Arrasada por bombardeios de Israel no ano passado, Gaza tem chance de alegria com futebol
As pessoas vão se reunir nas cidades palestinas nesta segunda-feira, 12. Levarão bandeiras, gritarão e cantarão, emocionadas. Exibirão seu nacionalismo com orgulho. Não será mais uma das frequentes manifestações políticas ou de protesto contra a morte de inocentes. Sua seleção nacional de futebol participará pela primeira vez de uma competição relevante. Estreará contra o atual campeão Japão, às 4h da madrugada da Bahia, pela 16ª Copa da Ásia, na Austrália.
Apesar do entusiasmo coletivo, será impossível esquecer a dura realidade local. O próprio futebol da Palestina está constantemente marcado pelos embates contra Israel. "É afetado pela turbulência política. O conflito (de 2014) em Gaza nos causou graves dificuldades em todo o esporte", disse ao site da Fifa o artilheiro da seleção, Nu'man.
Israel, que controla as fronteiras palestinas, se acostumou a não autorizar a ida de jogadores da Palestina para partidas no exterior, mesmo quando a seleção mandava jogos em campo neutro. Alega motivos de segurança. Atletas foram presos, acusados de colaborar com guerrilheiros, inclusive levando dinheiro, celular e mensagens em voos do selecionado.
Foi por não comparecer ao duelo em Cingapura que a Palestina caiu nas Eliminatórias do Mundial de 2010. Na edição de 2014, pesaram os desfalques retidos pelos israelenses.
Os dois territórios atuais da Palestina - Cisjordânia e Gaza - possuem campeonatos, mas inexiste uma liga nacional porque Israel restringe o trânsito de palestinos entre as duas regiões. "É praticamente impossível viajar de uma à outra. Suponho que seja o único caso no mundo e só mostra o que os palestinos precisam tolerar", contou ao A TARDE o meia da seleção Jaka Ihbeisheh, de 28 anos, esloveno filho de palestino.
"As dificuldades que meus colegas experimentam por causa dos israelenses não influenciam a atmosfera da seleção. Apenas nos motivam mais", acrescentou.
A lista de clubes campeões de Gaza alterna buracos: 1985, 1986, 1987, 1996, 1997, 1998, 2000, 2006, 2009, 2011, 2013 e 2014. Metáfora das ruínas locais, que resistem quando e como podem. As paralisações evidenciam as dificuldades sob fogo cruzado.
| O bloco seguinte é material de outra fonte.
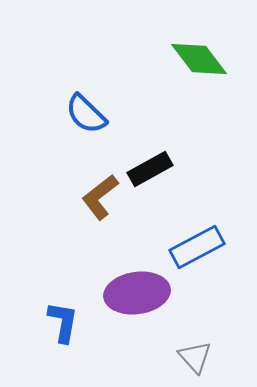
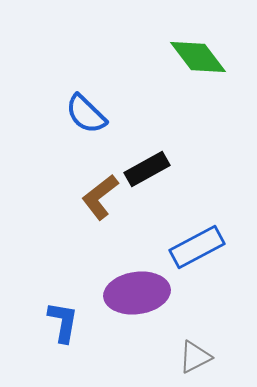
green diamond: moved 1 px left, 2 px up
black rectangle: moved 3 px left
gray triangle: rotated 45 degrees clockwise
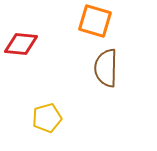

O abandono do futebol vira um detalhe diante de tantas perdas e privações.
Troféu inédito
A Palestina conquistou seu único título oficial em maio do ano passado, em competição continental para equipes de menor poderio. Valeu a vaga na Copa da Ásia.
Em julho, a alegria foi calada pelo reinício dos ataques de Israel a Gaza, que teriam matado 2,2 mil civis árabes. Uma das vítimas, Ahed Zacqut, era treinador e ex-meia. Bombas assassinaram quatro meninos que jogavam bola numa praia.
No cenário de devastação, dezenas de milhares de desabrigados ainda sofrem com falta de água, eletricidade e emprego. A Fifa promete recuperar dez campos de futebol destruídos, incluindo dois estádios. Ação sócio-esportiva do Real Madrid ajuda crianças a superar traumas.
Os jogadores falam como embaixadores que querem dar visibilidade à existência do seu país e motivo de felicidade à sua gente. Até o site da Associação Palestina de Futebol usa "Guerrilha" como apelido da seleção. Também se refere como "mártires" às vítimas dos conflitos que são homenageadas em eventos que ela promove.
Uma competição de clubes leva o codinome do ex-presidente palestino Yasser Arafat, falecido em 2004 e ligado a terroristas.
"Vida normal"
Ihbeisheh ressalva que Gaza está em caso de exceção hoje: "A situação na Palestina não é tão terrível quanto a mídia retrata. Não é um perigoso país em guerra, com bombas caindo constantemente, pessoas morrendo. O povo vive vidas normais, vai trabalhar, crianças vão à escolha, eles acompanham esportes e internet, estão longe de serem isolados e ignorantes".
Mas ele admite: "Postos de controle de Israel em toda parte e seus soldados fazem lembrar constantemente que você está em território ocupado, que, como palestino, não tem os mesmos direitos que os israelenses e não pode se mover livremente".
Na Copa da Ásia, a Palestina enfrentará os dois últimos campeões, Japão e Iraque, e o adversário do seu primeiro jogo em casa pós-filiação à Fifa, a vizinha Jordânia, com que empatou, em 2008. É o azarão do torneio, mas chega como o maior vencedor.